*** Opening of GIVEN INFORMATION ***

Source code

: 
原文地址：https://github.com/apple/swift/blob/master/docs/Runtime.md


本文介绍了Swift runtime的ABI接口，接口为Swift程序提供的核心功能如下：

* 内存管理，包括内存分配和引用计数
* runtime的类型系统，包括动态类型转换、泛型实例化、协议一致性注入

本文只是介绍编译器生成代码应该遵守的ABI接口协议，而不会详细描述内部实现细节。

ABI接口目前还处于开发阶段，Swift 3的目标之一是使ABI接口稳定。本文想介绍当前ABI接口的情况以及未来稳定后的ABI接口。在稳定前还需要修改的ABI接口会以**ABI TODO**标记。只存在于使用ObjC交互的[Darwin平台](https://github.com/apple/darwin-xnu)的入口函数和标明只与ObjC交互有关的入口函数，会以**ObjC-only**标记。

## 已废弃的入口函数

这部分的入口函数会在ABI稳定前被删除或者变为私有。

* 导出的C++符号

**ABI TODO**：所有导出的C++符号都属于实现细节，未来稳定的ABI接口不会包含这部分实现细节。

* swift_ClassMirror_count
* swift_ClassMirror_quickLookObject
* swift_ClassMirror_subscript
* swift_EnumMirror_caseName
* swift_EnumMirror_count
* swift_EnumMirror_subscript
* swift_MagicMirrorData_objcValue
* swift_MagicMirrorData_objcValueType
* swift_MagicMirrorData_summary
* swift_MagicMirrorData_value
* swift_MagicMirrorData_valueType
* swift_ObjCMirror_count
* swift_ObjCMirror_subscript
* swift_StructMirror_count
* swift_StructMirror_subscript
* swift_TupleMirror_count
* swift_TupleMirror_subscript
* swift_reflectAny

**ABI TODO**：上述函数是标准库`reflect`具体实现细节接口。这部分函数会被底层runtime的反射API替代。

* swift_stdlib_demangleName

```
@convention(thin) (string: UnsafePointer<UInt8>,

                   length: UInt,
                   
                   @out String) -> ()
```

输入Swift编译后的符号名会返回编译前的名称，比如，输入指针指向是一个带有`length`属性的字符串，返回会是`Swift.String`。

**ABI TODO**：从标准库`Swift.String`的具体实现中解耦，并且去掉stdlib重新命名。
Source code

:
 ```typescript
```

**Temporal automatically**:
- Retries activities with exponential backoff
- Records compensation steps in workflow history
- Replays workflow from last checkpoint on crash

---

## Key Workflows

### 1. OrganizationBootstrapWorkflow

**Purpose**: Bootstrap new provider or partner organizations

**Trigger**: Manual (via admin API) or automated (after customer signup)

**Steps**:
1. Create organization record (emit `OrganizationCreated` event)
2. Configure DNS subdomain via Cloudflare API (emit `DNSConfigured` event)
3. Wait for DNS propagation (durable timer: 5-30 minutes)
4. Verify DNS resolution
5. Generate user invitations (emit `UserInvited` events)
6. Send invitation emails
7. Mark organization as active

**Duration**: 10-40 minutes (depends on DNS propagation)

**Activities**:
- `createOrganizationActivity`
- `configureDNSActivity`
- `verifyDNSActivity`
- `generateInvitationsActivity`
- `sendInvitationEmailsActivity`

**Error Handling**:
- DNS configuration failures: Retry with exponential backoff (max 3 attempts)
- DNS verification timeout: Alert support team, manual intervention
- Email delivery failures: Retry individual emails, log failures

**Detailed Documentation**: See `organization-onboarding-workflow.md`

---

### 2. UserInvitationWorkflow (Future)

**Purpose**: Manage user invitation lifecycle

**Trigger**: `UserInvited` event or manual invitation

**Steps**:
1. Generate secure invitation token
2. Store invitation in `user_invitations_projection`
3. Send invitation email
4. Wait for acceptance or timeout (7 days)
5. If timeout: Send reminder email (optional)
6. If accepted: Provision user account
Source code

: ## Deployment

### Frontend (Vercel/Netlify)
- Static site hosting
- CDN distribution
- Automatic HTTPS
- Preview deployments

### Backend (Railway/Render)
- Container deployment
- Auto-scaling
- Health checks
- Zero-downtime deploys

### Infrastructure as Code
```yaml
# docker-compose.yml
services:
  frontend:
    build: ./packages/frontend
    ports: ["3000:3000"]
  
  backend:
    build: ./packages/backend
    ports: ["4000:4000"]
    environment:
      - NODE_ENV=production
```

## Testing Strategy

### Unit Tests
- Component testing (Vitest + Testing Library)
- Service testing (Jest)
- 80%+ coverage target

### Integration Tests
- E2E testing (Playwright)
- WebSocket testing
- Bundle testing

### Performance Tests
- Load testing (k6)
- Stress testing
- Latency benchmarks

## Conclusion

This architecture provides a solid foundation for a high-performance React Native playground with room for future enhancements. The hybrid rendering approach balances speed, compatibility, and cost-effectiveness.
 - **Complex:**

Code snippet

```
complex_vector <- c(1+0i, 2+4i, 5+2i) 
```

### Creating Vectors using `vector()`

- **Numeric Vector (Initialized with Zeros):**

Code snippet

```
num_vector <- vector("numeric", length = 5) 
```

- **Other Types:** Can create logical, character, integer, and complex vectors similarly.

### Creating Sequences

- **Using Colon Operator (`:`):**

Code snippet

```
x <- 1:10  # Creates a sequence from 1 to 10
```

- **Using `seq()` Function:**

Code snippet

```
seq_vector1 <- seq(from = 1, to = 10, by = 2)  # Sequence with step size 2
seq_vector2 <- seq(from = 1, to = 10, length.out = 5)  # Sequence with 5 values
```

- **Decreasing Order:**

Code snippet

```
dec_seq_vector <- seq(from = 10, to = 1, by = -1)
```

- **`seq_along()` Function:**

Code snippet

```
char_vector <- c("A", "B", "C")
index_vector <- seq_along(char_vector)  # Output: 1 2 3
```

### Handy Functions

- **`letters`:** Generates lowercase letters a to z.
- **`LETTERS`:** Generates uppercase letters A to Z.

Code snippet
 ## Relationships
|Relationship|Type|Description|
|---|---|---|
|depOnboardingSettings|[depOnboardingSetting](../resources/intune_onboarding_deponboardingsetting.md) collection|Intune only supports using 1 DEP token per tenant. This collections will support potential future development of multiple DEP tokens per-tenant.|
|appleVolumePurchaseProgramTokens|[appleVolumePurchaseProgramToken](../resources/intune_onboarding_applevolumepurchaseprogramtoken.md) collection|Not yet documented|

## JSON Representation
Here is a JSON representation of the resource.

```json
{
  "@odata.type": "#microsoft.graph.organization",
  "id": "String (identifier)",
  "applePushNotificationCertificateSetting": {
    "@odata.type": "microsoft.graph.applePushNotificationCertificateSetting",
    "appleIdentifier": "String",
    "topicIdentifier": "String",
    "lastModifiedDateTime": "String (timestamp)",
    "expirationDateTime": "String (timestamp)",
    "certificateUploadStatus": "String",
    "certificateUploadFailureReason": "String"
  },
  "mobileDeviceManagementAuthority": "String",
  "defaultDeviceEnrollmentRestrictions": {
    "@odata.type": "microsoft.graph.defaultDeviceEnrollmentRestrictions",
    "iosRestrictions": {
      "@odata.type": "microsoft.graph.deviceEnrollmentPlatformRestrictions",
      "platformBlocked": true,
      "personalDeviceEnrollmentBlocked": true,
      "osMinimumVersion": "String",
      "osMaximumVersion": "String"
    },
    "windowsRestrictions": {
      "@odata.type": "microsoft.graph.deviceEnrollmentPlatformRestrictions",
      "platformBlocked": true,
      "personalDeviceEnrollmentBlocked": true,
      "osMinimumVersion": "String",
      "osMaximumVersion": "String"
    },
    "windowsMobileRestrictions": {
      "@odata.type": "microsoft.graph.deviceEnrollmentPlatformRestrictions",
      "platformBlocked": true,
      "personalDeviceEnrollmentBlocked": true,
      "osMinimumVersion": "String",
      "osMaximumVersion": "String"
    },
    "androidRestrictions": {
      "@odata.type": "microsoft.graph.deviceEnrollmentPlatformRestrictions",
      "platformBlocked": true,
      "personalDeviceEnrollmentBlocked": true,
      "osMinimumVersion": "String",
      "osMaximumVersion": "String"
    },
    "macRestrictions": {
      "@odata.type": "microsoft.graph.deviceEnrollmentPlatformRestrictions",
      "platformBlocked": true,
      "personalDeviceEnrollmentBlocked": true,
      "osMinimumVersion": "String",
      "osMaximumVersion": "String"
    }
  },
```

*** Close of GIVEN INFORMATION ***

[EXERCISE OBJECTIVE] Every line above from the line with "- Stress testing" to the line with "## Conclusion" is wanted, ends included; write them out exactly and add no other line.

[OUTPUT FOR THIS TASK]
- Stress testing
- Latency benchmarks

## Conclusion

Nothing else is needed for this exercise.